In the end, the role of the artist may simply be to bear witness as Richter does, to hold our fractured and traumatized attention on the things we feel compelled to avoid. Such is the strategy of Japanese artist Hiromi Tsuchida, who for seven years photographed the aftermath of the Hiroshima bombing. His suite of photographs, Hiroshima Collection (shown two years ago in a Vancouver exhibition titled War Zones), presents a selected inventory of objects left over after the dropping of the bomb on that city at 8:15 a.m. on Aug. 6, 1945. He discovered them in the holdings of the Hiroshima Peace Memorial Museum, a collection that is still growing as people hand over their treasured fragments of the past. Later, Tsuchida added to each the brief stories of the owners.

These objects are mute relics of another moment when unimaginable horror rained down from the sky, obliterating civilian life. While much has rightly been made of the distinction between the two events, from the point of view of the Japanese mother left with only her daughter's sandals to hold in her hands, or the son with his father's stopwatch arrested forever at the moment of the blast, it's probably not a distinction worth much. Tsuchida's work seen today negotiates us into confrontation with that fact, and with the brutal human costs of our passion to believe.

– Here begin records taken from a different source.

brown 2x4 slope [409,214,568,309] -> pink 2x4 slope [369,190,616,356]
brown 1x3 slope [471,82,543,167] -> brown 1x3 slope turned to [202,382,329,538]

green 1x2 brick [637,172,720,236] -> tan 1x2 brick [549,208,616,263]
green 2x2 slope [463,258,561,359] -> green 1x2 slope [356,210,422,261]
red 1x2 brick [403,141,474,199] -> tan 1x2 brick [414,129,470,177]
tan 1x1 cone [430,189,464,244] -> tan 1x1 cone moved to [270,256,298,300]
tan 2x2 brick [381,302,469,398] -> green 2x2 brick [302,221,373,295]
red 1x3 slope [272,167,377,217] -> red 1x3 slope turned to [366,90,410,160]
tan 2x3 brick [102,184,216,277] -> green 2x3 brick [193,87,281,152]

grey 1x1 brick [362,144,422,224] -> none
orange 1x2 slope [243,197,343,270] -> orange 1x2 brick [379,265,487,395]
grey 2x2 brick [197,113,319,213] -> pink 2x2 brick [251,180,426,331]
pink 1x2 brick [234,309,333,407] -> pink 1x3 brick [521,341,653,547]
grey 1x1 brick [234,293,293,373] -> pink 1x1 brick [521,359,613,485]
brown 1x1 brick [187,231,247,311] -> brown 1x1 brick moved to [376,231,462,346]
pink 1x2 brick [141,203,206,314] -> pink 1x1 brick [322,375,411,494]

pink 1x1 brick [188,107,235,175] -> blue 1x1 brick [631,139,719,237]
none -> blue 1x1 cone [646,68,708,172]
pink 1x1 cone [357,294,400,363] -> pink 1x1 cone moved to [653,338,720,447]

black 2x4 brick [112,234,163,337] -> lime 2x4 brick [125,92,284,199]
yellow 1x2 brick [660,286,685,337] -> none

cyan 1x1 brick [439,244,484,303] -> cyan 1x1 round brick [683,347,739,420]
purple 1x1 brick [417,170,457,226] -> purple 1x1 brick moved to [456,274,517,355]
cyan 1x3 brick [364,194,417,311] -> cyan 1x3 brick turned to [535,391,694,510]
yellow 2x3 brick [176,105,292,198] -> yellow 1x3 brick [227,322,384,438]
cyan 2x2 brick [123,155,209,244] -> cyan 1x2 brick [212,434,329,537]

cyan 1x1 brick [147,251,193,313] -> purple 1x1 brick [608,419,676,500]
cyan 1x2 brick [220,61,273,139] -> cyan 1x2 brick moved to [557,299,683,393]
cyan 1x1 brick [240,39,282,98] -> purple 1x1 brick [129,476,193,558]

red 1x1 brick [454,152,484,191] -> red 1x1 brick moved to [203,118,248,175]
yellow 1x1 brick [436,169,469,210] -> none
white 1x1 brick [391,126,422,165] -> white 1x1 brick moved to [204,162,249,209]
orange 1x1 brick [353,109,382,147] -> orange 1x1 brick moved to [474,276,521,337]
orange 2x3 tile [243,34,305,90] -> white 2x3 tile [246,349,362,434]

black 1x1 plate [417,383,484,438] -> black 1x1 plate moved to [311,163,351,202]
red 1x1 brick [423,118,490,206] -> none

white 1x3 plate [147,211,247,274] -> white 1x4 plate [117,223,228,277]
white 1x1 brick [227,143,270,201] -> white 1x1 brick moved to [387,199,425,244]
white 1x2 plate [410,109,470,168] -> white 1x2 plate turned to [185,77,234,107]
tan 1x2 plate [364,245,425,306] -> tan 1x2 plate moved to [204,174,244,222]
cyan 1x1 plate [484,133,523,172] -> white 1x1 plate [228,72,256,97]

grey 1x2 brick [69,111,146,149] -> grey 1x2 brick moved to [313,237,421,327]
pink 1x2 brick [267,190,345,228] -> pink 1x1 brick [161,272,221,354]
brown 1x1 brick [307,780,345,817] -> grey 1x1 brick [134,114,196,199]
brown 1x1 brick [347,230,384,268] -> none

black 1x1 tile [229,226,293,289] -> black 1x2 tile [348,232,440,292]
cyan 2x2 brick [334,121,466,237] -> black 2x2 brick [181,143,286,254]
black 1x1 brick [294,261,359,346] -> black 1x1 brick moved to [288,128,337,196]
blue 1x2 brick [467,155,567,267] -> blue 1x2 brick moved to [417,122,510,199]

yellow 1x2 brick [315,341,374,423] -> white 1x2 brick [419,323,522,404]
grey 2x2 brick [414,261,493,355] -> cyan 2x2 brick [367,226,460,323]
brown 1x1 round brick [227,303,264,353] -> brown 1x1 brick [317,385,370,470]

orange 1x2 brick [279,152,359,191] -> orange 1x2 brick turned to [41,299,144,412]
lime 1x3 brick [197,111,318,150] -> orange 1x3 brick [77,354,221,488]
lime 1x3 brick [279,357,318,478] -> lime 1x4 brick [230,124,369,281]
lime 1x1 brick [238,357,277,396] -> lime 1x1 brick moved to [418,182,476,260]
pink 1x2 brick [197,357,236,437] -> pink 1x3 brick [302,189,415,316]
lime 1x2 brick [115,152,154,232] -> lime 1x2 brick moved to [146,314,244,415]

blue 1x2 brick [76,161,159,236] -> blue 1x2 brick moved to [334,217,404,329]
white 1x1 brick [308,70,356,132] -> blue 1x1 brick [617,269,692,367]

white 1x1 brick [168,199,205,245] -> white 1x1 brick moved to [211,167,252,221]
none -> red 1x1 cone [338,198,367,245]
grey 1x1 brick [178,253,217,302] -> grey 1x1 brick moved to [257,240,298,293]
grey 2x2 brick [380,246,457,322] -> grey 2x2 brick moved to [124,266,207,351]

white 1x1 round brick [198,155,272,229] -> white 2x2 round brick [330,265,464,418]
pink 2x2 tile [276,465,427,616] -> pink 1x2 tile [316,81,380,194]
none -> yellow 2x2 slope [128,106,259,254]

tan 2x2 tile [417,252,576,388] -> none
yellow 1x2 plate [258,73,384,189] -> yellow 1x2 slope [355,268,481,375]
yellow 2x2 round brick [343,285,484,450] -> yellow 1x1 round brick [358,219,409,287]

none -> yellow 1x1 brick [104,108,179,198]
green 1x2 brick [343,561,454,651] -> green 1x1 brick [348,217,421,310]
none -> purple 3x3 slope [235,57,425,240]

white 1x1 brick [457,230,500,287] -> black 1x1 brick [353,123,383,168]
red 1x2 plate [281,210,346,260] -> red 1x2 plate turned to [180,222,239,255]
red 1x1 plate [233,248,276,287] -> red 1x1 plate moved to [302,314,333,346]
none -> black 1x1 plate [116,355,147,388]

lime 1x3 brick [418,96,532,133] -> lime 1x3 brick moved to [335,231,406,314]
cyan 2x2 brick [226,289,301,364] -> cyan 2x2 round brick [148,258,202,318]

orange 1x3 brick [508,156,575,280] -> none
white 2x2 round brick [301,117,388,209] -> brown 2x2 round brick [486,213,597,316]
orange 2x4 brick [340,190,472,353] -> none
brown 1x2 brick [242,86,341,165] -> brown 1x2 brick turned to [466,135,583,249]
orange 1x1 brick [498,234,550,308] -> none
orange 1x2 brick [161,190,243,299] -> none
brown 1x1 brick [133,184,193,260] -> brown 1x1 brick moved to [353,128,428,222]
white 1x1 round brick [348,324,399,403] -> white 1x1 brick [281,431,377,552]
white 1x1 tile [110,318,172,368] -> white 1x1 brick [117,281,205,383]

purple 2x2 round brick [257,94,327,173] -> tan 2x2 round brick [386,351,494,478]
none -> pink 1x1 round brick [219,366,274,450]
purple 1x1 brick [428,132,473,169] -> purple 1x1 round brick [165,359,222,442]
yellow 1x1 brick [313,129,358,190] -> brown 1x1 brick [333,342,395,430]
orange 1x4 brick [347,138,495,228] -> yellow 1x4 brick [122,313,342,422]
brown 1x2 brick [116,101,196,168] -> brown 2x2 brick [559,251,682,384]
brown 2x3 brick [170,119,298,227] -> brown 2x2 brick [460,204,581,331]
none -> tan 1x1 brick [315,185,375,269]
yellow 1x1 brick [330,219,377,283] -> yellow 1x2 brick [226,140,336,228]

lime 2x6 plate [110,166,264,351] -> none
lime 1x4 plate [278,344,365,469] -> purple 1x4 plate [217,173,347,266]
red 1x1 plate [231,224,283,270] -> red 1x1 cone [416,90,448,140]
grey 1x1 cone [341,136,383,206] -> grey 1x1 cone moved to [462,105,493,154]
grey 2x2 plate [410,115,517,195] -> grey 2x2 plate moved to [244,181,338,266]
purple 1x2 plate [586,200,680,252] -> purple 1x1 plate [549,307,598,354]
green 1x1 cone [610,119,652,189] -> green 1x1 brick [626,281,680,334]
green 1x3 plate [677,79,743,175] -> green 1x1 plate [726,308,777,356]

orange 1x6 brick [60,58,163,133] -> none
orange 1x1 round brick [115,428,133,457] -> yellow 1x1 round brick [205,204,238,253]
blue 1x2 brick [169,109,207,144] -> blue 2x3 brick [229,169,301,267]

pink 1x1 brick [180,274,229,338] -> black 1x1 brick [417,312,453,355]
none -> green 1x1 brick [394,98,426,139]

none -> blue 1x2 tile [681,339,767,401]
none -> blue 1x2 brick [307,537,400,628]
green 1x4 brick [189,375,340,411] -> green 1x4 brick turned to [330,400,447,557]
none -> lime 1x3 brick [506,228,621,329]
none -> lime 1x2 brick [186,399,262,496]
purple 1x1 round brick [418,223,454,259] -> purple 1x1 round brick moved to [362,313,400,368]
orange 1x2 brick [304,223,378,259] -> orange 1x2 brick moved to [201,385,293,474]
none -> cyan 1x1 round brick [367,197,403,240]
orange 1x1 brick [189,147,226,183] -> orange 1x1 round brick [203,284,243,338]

The great Irish poet W. B. Yeats often worried at the dichotomy between the man of action and the man of reflection, torn in his admiration for both. While these two poles of human nature are probably irreconcilable, they still must stay in dialogue. Art's presence in the world preserves the ambivalence and philosophical doubt that civilization requires.

Defending artists and their role in times of crisis, Richter was unequivocal. "You can't say that art is no good because it didn't prevent the concentration camps," he said, "any more than you can say that no more poems are possible after Auschwitz. All I know is that without Mozart and the rest we wouldn't survive."